**TASK ITEM:**
A single number is needed: how many lines of the data hold the word "Dove".

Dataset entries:
○ ○ ○ ○ ○ ○ ○
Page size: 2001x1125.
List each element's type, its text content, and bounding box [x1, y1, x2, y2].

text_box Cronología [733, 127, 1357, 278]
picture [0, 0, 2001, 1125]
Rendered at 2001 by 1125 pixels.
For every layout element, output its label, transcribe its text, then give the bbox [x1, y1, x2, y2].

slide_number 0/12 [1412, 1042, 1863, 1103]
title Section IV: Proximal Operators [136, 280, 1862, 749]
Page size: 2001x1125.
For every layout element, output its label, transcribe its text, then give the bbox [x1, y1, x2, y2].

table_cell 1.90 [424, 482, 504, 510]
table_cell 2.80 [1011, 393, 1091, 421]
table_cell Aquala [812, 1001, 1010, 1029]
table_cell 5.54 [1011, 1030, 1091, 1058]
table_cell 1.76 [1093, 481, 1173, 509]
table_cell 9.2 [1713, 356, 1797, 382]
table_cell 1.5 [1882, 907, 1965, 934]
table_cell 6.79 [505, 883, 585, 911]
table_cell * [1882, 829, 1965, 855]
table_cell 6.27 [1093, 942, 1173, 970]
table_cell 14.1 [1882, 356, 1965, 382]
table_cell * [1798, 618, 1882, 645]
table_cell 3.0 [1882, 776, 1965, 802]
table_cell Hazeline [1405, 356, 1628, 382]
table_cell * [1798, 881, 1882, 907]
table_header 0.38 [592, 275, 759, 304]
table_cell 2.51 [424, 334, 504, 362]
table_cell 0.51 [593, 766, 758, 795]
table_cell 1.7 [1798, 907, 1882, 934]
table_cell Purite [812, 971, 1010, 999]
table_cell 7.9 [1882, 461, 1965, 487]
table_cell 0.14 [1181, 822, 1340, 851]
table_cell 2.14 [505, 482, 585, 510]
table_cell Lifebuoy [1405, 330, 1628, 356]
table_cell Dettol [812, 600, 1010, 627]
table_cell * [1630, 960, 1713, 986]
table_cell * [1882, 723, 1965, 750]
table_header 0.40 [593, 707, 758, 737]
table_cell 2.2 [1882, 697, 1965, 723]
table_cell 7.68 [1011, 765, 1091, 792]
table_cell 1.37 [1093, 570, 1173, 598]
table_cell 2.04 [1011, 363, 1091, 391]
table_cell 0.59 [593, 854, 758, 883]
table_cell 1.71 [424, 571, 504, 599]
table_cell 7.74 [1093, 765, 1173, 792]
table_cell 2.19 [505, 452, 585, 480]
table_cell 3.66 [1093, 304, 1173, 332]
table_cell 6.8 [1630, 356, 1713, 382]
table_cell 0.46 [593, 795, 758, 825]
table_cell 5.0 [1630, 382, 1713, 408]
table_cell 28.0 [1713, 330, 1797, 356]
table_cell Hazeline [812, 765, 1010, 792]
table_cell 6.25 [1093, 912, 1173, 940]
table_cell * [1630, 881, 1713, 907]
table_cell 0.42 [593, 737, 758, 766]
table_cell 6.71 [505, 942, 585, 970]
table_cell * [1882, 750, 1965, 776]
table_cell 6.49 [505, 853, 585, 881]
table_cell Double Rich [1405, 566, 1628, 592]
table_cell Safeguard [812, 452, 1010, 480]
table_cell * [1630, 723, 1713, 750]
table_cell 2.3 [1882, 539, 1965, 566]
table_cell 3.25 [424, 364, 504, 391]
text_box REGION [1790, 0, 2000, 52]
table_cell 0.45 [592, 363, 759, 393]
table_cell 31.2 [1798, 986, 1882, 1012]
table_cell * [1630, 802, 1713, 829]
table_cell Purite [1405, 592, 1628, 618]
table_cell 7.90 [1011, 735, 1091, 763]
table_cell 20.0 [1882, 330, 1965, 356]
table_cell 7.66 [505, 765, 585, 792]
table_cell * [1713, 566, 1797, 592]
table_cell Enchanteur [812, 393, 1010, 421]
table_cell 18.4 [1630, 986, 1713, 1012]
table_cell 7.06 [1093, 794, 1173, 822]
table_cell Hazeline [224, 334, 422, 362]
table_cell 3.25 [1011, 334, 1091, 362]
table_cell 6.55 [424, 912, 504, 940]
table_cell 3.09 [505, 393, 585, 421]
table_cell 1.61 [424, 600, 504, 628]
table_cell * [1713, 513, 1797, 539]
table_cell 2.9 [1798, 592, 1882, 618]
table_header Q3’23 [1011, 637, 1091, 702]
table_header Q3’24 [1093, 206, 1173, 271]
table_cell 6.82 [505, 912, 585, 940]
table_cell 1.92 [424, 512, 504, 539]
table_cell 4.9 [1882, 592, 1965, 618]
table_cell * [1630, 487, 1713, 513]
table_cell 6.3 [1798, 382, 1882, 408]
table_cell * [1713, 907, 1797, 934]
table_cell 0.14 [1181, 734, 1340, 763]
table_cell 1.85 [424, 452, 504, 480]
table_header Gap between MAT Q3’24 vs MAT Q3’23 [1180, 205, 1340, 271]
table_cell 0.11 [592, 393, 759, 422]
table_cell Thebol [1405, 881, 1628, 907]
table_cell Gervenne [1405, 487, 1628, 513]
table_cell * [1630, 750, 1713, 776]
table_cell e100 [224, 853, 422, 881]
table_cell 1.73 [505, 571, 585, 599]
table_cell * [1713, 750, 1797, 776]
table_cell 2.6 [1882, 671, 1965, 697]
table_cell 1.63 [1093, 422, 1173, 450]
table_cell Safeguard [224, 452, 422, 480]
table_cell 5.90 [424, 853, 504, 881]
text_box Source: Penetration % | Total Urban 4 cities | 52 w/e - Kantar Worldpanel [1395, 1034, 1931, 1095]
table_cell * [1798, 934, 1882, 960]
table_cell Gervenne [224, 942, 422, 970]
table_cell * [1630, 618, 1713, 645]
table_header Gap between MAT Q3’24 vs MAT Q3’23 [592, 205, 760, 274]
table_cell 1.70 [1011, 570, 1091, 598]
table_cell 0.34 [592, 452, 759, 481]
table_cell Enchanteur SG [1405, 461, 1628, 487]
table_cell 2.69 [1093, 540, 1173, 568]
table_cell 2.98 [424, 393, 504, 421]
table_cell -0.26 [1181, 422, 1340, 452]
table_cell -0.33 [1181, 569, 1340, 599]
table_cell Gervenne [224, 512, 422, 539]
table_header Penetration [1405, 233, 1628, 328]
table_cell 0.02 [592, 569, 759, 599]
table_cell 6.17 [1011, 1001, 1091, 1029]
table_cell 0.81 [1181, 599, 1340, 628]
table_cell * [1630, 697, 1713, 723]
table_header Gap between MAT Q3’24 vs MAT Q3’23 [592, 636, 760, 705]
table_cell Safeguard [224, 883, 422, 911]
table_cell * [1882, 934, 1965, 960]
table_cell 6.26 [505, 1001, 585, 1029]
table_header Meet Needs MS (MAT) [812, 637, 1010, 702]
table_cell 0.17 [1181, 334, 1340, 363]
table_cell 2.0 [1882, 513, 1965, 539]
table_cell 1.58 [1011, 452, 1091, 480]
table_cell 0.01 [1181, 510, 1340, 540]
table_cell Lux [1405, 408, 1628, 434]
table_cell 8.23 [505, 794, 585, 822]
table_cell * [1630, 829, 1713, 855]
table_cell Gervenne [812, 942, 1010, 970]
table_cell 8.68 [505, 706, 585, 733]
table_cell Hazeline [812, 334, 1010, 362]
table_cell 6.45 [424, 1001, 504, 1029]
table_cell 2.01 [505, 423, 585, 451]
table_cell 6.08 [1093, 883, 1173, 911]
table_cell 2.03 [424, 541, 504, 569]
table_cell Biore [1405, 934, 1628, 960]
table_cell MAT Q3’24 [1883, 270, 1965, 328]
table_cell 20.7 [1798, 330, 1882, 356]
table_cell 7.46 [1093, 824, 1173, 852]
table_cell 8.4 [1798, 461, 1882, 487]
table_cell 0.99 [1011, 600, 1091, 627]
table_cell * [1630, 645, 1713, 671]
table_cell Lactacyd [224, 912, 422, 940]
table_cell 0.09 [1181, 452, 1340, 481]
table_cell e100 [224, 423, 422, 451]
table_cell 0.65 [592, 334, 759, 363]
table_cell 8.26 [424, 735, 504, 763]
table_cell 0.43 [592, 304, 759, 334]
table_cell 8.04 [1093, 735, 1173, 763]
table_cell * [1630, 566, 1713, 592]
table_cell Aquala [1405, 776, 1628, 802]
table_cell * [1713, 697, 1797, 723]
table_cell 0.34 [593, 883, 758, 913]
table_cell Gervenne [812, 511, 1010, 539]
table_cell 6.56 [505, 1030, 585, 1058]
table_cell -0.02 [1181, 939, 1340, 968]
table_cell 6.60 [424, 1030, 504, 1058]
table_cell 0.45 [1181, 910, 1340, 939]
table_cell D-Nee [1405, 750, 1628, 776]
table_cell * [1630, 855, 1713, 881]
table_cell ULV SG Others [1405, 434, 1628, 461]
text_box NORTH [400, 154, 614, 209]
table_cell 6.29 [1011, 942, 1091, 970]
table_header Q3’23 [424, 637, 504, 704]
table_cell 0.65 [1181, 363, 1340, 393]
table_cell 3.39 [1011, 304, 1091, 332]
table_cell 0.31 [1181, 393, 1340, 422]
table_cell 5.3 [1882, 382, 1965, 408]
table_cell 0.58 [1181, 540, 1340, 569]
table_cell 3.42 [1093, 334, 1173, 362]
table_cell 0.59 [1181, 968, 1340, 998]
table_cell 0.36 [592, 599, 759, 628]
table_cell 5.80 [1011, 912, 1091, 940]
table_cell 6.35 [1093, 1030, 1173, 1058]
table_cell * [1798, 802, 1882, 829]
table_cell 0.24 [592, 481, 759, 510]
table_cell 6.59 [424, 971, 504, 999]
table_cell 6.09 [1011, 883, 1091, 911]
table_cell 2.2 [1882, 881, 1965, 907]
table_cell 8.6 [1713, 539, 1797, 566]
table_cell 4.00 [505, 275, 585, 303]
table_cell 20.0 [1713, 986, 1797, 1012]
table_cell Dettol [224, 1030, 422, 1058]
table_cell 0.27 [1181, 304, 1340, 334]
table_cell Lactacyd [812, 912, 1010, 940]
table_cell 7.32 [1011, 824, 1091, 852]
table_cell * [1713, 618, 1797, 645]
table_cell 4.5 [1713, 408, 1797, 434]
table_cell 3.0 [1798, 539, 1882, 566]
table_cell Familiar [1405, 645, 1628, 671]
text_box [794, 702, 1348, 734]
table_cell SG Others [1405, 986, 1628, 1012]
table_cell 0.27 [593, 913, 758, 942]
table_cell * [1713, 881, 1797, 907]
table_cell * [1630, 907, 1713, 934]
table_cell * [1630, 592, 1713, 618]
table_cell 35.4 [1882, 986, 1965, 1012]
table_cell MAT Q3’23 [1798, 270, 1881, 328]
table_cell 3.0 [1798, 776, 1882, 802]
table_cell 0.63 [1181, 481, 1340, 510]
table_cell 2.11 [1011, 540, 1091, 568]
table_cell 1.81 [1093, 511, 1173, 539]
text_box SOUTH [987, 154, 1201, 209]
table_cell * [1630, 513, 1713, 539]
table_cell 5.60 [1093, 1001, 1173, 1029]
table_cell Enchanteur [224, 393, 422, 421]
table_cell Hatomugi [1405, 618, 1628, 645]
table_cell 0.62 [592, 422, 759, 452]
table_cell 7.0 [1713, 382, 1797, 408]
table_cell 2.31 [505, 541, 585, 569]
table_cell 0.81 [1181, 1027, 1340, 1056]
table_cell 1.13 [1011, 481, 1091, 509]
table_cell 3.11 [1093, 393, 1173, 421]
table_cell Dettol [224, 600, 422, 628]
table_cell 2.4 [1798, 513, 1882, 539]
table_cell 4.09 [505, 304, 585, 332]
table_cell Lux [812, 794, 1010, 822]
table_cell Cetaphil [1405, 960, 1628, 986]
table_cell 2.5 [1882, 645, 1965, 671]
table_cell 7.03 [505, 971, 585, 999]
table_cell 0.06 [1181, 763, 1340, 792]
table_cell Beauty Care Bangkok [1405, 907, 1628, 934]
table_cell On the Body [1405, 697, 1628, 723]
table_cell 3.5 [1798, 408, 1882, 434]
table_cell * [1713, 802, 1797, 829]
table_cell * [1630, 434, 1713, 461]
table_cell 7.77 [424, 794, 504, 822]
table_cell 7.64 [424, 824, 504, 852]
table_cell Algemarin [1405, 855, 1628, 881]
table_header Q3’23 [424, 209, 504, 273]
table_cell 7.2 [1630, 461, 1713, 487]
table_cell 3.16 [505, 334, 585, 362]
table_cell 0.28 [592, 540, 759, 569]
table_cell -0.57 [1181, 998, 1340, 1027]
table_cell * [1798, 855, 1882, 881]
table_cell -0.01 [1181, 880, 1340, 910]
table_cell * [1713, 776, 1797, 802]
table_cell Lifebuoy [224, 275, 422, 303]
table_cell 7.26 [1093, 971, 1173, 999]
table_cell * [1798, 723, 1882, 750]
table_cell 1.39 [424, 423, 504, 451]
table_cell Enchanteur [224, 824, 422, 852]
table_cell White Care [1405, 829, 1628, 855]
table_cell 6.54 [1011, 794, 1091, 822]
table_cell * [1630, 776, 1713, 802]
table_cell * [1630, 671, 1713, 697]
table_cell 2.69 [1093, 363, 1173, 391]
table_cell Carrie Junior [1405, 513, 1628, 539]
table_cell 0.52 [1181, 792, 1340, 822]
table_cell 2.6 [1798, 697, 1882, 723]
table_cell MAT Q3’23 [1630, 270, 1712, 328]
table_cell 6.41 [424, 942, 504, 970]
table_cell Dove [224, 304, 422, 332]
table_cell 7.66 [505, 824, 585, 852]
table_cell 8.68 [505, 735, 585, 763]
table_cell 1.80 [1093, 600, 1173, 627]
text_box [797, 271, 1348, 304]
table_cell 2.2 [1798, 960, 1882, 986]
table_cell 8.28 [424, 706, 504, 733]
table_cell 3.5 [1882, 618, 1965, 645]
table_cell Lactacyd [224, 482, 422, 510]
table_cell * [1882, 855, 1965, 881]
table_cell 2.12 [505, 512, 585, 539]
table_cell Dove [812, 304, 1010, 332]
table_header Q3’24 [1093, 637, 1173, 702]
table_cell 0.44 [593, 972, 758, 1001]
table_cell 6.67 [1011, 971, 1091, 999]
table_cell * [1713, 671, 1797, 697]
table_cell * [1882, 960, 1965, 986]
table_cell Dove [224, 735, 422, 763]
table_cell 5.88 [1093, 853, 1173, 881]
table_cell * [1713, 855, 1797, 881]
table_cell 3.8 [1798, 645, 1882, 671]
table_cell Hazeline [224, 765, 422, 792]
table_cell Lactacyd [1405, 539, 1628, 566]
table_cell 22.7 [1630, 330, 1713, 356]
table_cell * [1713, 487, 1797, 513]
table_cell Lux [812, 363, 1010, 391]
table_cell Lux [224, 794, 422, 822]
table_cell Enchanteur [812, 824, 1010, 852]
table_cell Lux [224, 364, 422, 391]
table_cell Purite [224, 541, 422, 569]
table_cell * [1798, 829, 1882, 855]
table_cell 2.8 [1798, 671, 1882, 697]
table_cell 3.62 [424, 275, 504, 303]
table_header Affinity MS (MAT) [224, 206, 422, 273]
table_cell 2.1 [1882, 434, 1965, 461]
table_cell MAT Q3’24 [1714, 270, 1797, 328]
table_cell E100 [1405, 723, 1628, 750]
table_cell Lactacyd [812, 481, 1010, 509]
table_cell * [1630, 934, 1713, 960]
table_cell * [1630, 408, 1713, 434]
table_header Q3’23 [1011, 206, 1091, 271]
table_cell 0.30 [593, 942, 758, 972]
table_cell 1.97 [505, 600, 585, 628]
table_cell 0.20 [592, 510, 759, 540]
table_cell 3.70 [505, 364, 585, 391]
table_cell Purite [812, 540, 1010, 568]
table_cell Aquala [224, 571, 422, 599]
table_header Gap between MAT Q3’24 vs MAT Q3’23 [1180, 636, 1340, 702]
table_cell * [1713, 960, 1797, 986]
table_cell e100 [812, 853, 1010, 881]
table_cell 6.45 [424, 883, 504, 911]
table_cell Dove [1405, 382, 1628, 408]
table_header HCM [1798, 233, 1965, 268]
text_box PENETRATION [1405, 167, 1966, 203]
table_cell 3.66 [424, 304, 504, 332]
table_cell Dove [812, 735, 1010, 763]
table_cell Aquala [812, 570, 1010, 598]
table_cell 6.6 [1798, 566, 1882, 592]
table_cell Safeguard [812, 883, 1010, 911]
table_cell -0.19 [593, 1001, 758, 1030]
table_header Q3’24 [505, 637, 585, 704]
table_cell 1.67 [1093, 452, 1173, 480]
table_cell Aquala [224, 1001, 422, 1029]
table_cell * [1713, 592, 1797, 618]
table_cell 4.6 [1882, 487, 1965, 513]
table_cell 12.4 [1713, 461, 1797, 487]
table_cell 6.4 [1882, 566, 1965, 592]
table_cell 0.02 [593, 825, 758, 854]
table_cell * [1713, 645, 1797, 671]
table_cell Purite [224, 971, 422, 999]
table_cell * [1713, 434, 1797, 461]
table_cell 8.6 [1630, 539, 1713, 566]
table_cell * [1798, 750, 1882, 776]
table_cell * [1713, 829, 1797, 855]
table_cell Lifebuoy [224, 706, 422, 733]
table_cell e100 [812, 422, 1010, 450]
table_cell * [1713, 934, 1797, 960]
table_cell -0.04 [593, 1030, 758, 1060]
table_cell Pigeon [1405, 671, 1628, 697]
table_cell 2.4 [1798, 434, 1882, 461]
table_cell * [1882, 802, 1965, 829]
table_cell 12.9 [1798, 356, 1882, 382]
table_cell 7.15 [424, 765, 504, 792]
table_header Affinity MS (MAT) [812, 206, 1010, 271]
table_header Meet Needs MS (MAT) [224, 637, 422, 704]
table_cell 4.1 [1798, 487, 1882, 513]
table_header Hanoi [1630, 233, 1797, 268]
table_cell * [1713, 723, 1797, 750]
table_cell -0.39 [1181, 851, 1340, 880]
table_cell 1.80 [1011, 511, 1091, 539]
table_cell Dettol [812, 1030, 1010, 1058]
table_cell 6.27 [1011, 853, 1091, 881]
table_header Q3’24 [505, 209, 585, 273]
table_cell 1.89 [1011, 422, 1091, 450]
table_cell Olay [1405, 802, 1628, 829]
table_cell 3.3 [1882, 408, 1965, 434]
○ ○ ○ ○ ○ ○ ○
**SOLUTION FOR THIS TASK:**
5